UNE NATION RESSUSCITÉE


LA POLOGNE

Un peuple qui, en dépit de toutes les vicissitudes, garde le sentiment national, ne peut périr, la Pologne en est la preuve.
Dépecée, partagée à trois reprises entre ses puissants voisins, supprimée de la carte d'Europe, elle ne s'est point laissée absorber.
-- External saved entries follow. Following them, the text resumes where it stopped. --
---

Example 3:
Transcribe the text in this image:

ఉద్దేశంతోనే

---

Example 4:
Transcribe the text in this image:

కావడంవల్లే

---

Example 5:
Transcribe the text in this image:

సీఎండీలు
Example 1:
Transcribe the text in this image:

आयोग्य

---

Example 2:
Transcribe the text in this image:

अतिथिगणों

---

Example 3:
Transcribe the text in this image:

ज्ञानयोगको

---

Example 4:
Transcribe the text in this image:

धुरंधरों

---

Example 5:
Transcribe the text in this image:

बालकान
Le peuple polonais a gardé, sous le joug étranger, son caractère, ses traditions, son âme, Aujourd'hui, la Pologne revit parmi les grandes nations.
Et la France peut se féliciter d'avoir aidé, plus que toute autre nation, à cette résurrection.
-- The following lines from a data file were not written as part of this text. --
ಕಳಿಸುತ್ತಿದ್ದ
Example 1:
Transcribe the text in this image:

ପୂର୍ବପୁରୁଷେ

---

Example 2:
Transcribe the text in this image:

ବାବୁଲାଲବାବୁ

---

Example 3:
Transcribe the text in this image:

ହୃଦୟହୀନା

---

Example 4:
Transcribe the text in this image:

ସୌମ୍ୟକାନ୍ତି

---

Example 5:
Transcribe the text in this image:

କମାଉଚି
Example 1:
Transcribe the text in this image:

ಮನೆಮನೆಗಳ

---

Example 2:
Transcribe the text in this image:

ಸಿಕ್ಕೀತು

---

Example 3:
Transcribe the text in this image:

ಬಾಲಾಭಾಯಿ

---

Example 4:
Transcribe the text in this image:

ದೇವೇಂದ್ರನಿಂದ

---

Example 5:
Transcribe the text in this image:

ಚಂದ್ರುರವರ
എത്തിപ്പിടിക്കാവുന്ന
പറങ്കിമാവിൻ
Elle a payé par là une dette de reconnaissance à cet admirable peuple polonais qui lui a témoigné en tous temps, même aux époques d'infortune, tant de fidélité et tant d'amour.
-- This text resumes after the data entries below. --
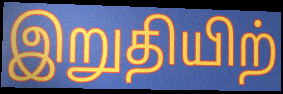
இறுதியிற்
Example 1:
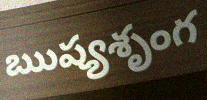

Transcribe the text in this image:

ఋష్యశృంగ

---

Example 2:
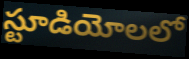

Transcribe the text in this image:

స్టూడియోలలో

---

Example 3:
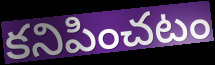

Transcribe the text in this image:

కనిపించటం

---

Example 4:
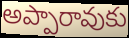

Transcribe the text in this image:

అప్పారావుకు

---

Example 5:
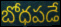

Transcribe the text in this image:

బోధపడే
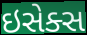
ઇસેક્સ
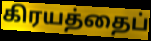
கிரயத்தைப்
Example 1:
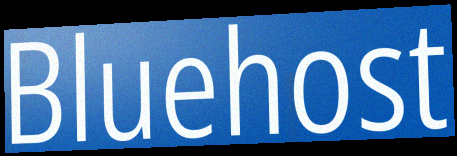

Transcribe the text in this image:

Bluehost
En 1812, lorsque les Polonais envoyèrent à la Grande Armée 80 bataillons et 76 escadrons, le chef de la députation polonaise présentée alors à Napoléon lui disait :
« Votre Majesté travaille pour la postérité et pour l'Histoire. Si l' Europe ne peut méconnaître nos droits, elle peut bien moins méconnaître nos devoirs. Nation libre et indépendante depuis les temps les plus reculés. nous n' avons perdu notre territoire et notre indépendance ni par des traités, ni par des conquêtes, mais par la perfidie et la trahison. La trahison n'a jamais constitué des droits.. Nous sommes seize millions de Polonais parmi lesquels il n'y en a pas un dont le sang, les bras, la fortune ne soient dévoués à votre Majesté. Chaque sacrifice nous paraîtra léger s'il a pour effet le rétablissement de notre pays natal, de la Dvina au Dniester, du Borysthène à l'Oder. L'intérêt de Votre Majesté demande le rétablissement de la Pologne et certes, l'honneur de la France y est également intéressé. Depuis trois siècles, la Pologne, dans ses malheurs, a toujours tourné les yeux vers la France... »
Et la Pologne resta fidèle à la France vaincue comme à la France victorieuse.
Pourtant Napoléon ne combla pas les voeux des polonais, Plus tard, à sainte Hélène, il exprima. le regret de n'avoir reconstitué la Pologne qu'il appelait avec raison « la clef de voûte de toute l'Europe ».
La grande œuvre de réparation et de justice qu'il eût pu accomplir alors, qu'il négligea, fut enfin réalisé par l'entente.
La Pologne est aujourd'hui définitivement reconstituée. Elle apparaît plus que jamais comme.. « La clé de voûte de toute l'Europe » : elle est la sentinelle avancée de la civilisation en face de la barbarie bolcheviste.
Sa mission est grave. On peut compter que. Pour l'assurer. Ni le patriotisme. Ni l'héroïsme ne lui feront défaut.